GHCN

This repo sets up a local version of the GHCN historical daily weather (max, min, precipitation) recorded by weather stations around the world.

Please note that while some of the snippets within may be useful in a production environment, this code is meant to be used for demos and experiments, and is not intended to be optimized for high load or scale.

Local provisioning

Ansible is used to provision a 3-node YugabyteDB database cluster.

The command for provisioning a test cluster is: ansible-playbook -i inventory.yml tasks/ghcn.yml

Scenarios

After the cluster is running, various scenarios can be run.
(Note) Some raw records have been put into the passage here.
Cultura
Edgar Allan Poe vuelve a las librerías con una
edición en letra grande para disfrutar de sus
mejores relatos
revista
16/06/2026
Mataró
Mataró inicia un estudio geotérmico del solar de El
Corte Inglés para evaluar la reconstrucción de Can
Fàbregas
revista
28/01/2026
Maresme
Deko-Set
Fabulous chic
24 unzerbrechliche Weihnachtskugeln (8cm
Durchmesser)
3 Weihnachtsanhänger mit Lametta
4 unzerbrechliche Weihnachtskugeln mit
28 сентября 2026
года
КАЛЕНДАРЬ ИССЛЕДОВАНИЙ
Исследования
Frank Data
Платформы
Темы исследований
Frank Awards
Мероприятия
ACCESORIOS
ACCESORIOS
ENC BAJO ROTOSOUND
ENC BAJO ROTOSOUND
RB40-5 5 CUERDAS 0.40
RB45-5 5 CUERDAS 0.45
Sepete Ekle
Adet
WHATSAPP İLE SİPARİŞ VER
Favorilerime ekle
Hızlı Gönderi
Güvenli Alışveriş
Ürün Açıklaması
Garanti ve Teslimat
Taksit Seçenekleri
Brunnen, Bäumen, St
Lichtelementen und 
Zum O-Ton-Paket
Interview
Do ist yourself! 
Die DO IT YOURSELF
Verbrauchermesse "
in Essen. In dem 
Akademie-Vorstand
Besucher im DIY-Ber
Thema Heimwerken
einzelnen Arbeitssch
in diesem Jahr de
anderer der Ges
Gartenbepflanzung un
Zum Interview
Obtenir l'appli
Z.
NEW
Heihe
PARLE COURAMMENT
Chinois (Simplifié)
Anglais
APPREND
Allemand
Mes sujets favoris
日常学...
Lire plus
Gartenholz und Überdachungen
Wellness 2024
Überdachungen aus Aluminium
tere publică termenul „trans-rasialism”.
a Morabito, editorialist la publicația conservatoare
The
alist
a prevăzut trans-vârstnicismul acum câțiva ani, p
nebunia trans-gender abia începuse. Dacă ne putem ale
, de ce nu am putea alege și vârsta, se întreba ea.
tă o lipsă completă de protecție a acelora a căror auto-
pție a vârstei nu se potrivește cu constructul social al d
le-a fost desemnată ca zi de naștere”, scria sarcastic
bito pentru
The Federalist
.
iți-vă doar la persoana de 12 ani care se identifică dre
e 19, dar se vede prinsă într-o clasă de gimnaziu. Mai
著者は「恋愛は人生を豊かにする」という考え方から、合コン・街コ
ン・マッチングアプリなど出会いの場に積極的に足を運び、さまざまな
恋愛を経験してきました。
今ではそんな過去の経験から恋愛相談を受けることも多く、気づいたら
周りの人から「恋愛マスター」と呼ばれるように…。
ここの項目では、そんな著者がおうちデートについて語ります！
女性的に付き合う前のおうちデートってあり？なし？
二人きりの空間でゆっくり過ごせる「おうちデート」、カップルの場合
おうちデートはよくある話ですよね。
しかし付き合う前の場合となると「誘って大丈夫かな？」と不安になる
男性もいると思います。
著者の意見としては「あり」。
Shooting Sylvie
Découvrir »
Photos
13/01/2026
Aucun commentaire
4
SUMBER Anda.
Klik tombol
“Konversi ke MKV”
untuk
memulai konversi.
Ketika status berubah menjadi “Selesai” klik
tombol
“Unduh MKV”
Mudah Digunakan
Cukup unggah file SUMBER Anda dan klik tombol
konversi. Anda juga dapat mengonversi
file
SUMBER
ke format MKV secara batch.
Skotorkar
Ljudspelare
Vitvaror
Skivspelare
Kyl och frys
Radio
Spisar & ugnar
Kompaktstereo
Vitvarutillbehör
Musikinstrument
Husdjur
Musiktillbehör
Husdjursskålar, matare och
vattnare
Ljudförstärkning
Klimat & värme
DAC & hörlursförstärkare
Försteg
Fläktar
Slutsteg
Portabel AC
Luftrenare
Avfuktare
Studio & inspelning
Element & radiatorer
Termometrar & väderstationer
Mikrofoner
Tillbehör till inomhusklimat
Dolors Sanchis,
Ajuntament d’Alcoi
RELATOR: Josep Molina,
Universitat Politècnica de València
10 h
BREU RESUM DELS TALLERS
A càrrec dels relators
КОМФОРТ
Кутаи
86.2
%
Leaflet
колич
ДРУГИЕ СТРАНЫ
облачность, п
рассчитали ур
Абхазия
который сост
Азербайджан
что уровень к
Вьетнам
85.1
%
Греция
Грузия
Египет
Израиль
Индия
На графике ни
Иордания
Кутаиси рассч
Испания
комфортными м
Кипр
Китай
Current available scenarios are:

  • Add lookup tables (states, stations, countries, inventory)

Run these python scripts in a virtual environment (e.g., venv) with the required modules:

  • pandas
  • sqlalchemy
  • psycopg2 (or psycopg2-binary for Apple M1)

Prerequisites

  • a copy of yugabytedb (see https://download.yugabyte.com for one option)
  • set the group_vars yb_executable_dir to point to your desired YugabyteDB version
  • set your path to include the bin and postgres/bin folders within your desired YugabyteDB version
  • use set_ips.sh to set local ips for 3 nodes via set_ips.sh (127.0.0.1 - 127.0.0.3)
  • add public ssh key to ~/.ssh/authorized_users file and ssh-add it
  • some of the scenarios assume you've upgraded your bash version to something modern (e.g., 5.2.15)

Customization

If you need to change gflags for YugabyteDB, add the key/value in groups_vars/all and then in the template at tasks/yugabytedb/templates/[tserver.conf.j2|catalog.conf.j2].